** Opening Supplied data block **

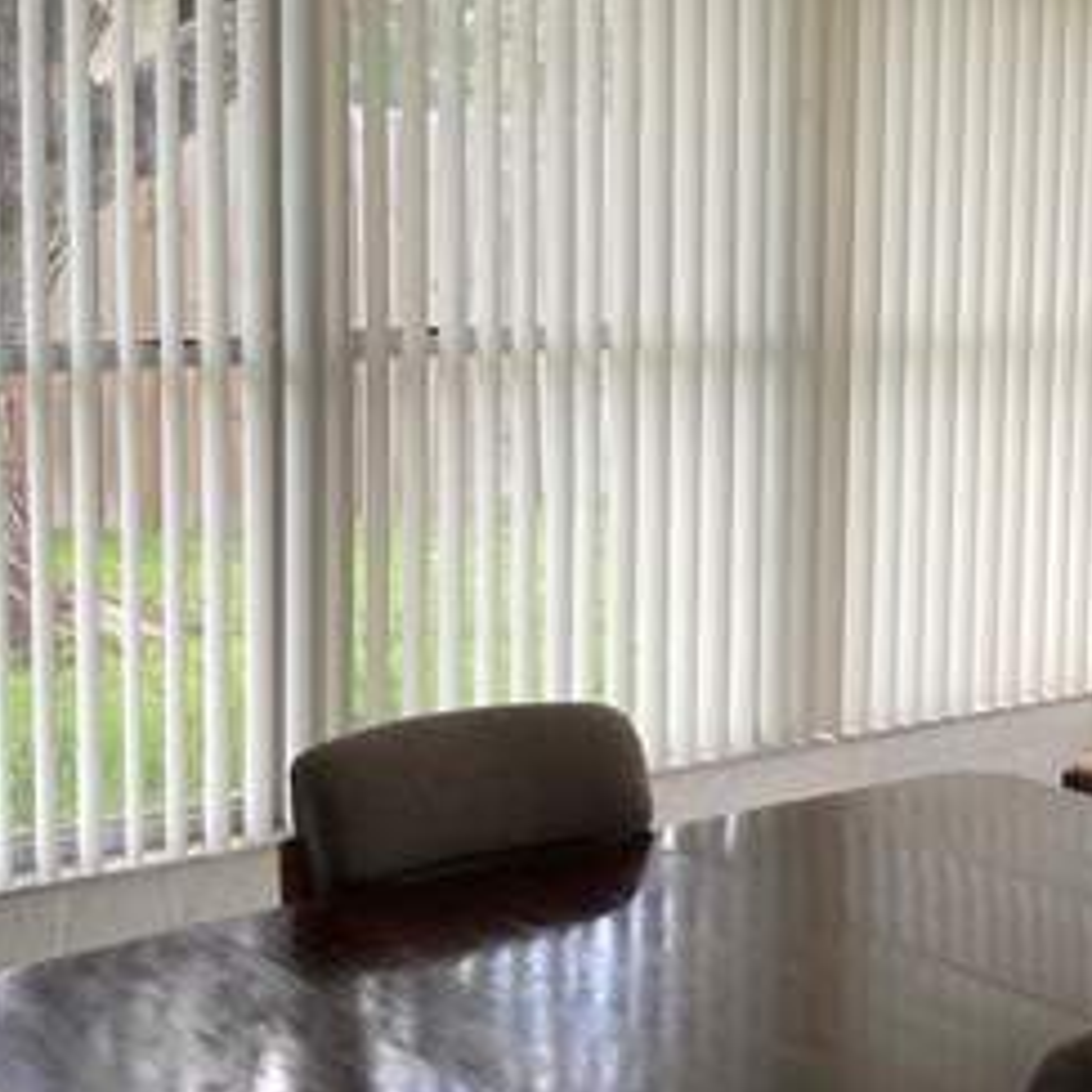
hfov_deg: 26.3
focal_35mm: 65
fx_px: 2320
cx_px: 761
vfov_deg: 26.5
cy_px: 492
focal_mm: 3.99
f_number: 1.8
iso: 50
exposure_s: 1/121
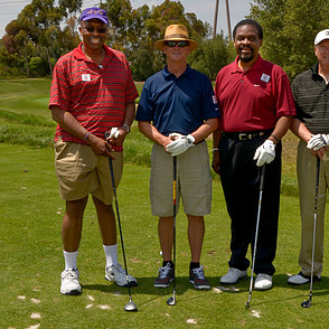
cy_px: 149
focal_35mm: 73
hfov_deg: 23.7
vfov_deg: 23.7
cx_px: 175
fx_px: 783
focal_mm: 29
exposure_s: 1/200
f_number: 13
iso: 100
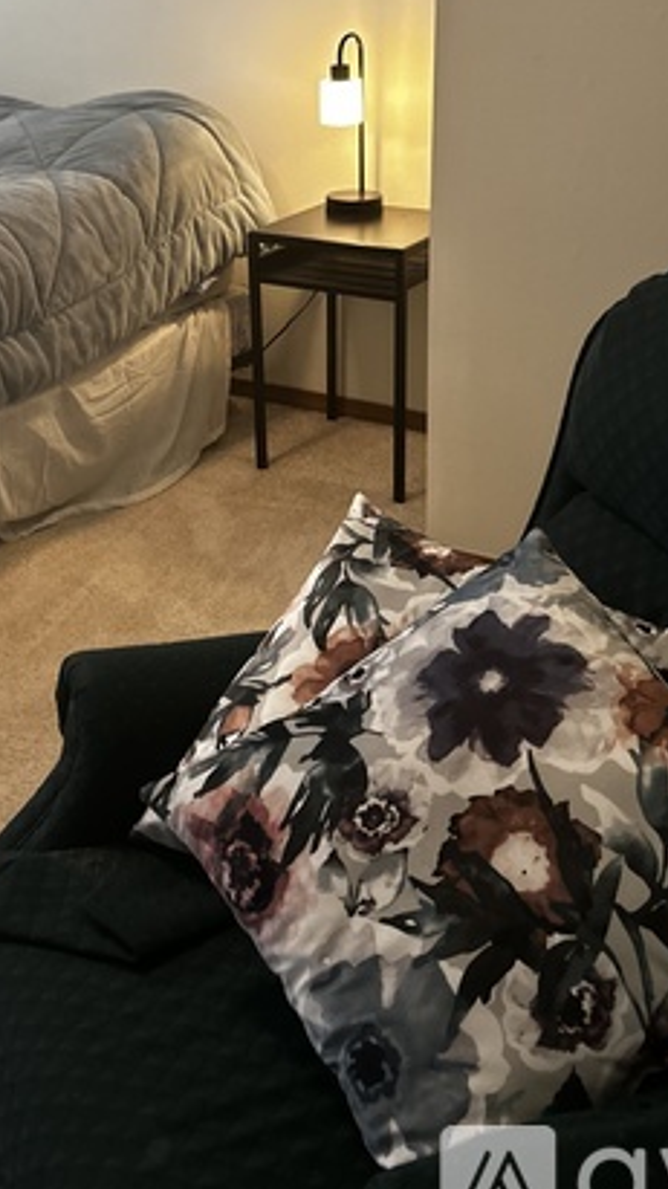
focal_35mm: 46
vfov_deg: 43.0
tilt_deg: -13.3
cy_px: 276
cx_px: 185
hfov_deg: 25.7
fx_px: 1449
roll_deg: +1.3
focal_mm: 5.7
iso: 320
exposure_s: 1/60
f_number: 1.5
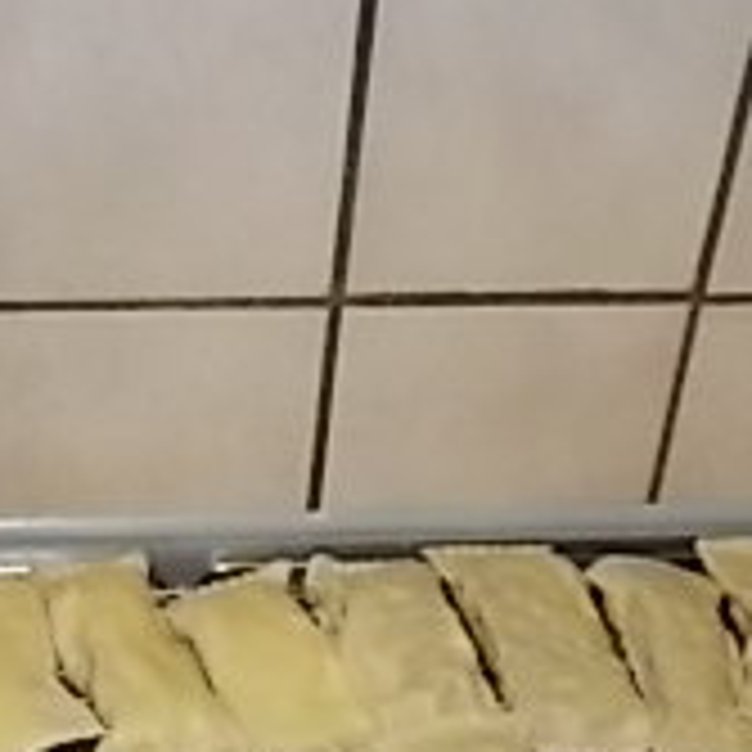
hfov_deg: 19.3
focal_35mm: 88
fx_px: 2163
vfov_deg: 19.3
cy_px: 707
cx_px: 32
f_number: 3.2
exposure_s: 1/25
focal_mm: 4.6
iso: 200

** Closing Supplied data block **

Problem description
What is needed is an exact reprint of every entry, pictures excluded.

Solution for this task
hfov_deg: 26.3
focal_35mm: 65
fx_px: 2320
cx_px: 761
vfov_deg: 26.5
cy_px: 492
focal_mm: 3.99
f_number: 1.8
iso: 50
exposure_s: 1/121
cy_px: 149
focal_35mm: 73
hfov_deg: 23.7
vfov_deg: 23.7
cx_px: 175
fx_px: 783
focal_mm: 29
exposure_s: 1/200
f_number: 13
iso: 100
focal_35mm: 46
vfov_deg: 43.0
tilt_deg: -13.3
cy_px: 276
cx_px: 185
hfov_deg: 25.7
fx_px: 1449
roll_deg: +1.3
focal_mm: 5.7
iso: 320
exposure_s: 1/60
f_number: 1.5
hfov_deg: 19.3
focal_35mm: 88
fx_px: 2163
vfov_deg: 19.3
cy_px: 707
cx_px: 32
f_number: 3.2
exposure_s: 1/25
focal_mm: 4.6
iso: 200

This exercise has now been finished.